● SOURCE EXCERPT:
TUNIS: Tunisians will vote on Monday on a constitution that would give President Kais Saied more powers, a key moment in his plan to overhaul the political system.
The referendum takes place a year to the day after Saied sacked the government and suspended parliament.
His opponents have called for a boycott, but while observers have predicted most Tunisians will snub the poll, few doubt the charter will pass.
“The biggest unknown in this referendum is the turnout and whether it will be low or very low,” said analyst Youssef Cherif.
Those who vote yes “will do so either because they like the president or because they hate those who have governed Tunisia” since the 2011 uprising that toppled Zine El Abidine Ben Ali, he added.
The text aims to replace the mixed presidential-parliamentary system enshrined in a 2014 constitution, which saw Tunisia praised as the sole democracy to emerge from the 2011 Arab uprisings.
The leader of Saied’s “new republic” would have ultimate executive power and would appoint a government without the need for a confidence vote in parliament.
The president would also head the armed forces and appoint judges, who would be banned from striking.
Saied’s rivals, including the Ennahdha party that has dominated Tunisian politics since 2011, accuse him of dragging the country back to autocracy.
The process leading up to the referendum has also been widely criticized.
“People don’t know what they’re voting on, or why,” Cherif said.
Political analyst Hamadi Redissi said that, unlike in 2014, there was little debate involving all stakeholders over the text that was “hastily written in just a few weeks.”

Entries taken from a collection
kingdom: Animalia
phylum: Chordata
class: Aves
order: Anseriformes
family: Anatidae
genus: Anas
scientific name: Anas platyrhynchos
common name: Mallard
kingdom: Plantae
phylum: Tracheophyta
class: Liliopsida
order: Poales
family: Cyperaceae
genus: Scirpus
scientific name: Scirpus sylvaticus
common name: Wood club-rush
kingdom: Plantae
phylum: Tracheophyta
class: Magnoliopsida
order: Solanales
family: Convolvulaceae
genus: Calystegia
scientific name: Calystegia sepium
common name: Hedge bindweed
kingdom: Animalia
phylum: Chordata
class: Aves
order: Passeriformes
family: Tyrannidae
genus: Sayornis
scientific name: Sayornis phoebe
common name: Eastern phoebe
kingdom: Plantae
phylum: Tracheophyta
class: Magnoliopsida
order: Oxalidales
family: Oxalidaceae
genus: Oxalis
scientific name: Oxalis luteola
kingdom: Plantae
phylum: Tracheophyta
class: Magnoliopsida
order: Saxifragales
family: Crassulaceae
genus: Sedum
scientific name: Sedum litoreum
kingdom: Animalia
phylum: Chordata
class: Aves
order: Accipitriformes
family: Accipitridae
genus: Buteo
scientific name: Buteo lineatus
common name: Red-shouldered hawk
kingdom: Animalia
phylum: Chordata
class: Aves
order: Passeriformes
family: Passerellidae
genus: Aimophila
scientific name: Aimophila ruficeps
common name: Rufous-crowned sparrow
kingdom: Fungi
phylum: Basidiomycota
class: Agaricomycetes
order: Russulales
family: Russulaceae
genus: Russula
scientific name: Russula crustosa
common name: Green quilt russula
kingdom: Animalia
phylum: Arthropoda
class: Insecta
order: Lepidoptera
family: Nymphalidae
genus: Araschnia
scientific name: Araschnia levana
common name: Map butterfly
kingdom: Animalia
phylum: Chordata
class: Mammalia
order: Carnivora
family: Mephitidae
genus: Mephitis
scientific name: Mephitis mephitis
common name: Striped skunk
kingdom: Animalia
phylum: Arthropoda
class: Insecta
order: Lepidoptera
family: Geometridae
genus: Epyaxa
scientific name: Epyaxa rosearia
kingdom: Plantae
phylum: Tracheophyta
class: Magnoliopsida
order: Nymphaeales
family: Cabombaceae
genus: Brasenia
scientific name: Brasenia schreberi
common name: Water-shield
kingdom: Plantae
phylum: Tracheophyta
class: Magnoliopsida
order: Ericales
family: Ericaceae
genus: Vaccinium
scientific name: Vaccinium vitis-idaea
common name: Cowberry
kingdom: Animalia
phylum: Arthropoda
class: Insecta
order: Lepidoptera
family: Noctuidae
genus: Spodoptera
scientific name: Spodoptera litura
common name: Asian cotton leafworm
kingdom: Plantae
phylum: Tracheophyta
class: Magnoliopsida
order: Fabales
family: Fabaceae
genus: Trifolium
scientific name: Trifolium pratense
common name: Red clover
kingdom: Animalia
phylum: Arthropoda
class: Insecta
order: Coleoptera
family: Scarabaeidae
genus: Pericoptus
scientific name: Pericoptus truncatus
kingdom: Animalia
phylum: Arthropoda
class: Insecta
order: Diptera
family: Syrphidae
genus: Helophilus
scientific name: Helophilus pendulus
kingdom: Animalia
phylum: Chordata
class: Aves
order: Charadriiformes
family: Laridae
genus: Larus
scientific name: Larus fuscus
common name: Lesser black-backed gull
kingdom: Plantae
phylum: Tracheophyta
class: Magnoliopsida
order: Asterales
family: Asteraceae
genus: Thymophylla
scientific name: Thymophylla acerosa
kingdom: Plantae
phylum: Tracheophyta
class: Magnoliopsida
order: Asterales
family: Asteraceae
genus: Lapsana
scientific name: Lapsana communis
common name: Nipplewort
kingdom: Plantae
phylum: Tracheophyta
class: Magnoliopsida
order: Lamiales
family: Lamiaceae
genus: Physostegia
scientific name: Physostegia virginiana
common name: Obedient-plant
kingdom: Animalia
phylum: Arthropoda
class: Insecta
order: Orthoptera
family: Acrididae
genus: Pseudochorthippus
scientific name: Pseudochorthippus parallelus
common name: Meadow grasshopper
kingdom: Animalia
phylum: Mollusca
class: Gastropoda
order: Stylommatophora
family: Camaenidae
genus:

● OBJECTIVE:
Rewrite the stretch of the article on Tunisia's referendum from "Those who vote" through "banned from striking.", changing "armed forces" to "military".

● TASK OUTPUT:
Those who vote yes “will do so either because they like the president or because they hate those who have governed Tunisia” since the 2011 uprising that toppled Zine El Abidine Ben Ali, he added.
The text aims to replace the mixed presidential-parliamentary system enshrined in a 2014 constitution, which saw Tunisia praised as the sole democracy to emerge from the 2011 Arab uprisings.
The leader of Saied’s “new republic” would have ultimate executive power and would appoint a government without the need for a confidence vote in parliament.
The president would also head the military and appoint judges, who would be banned from striking.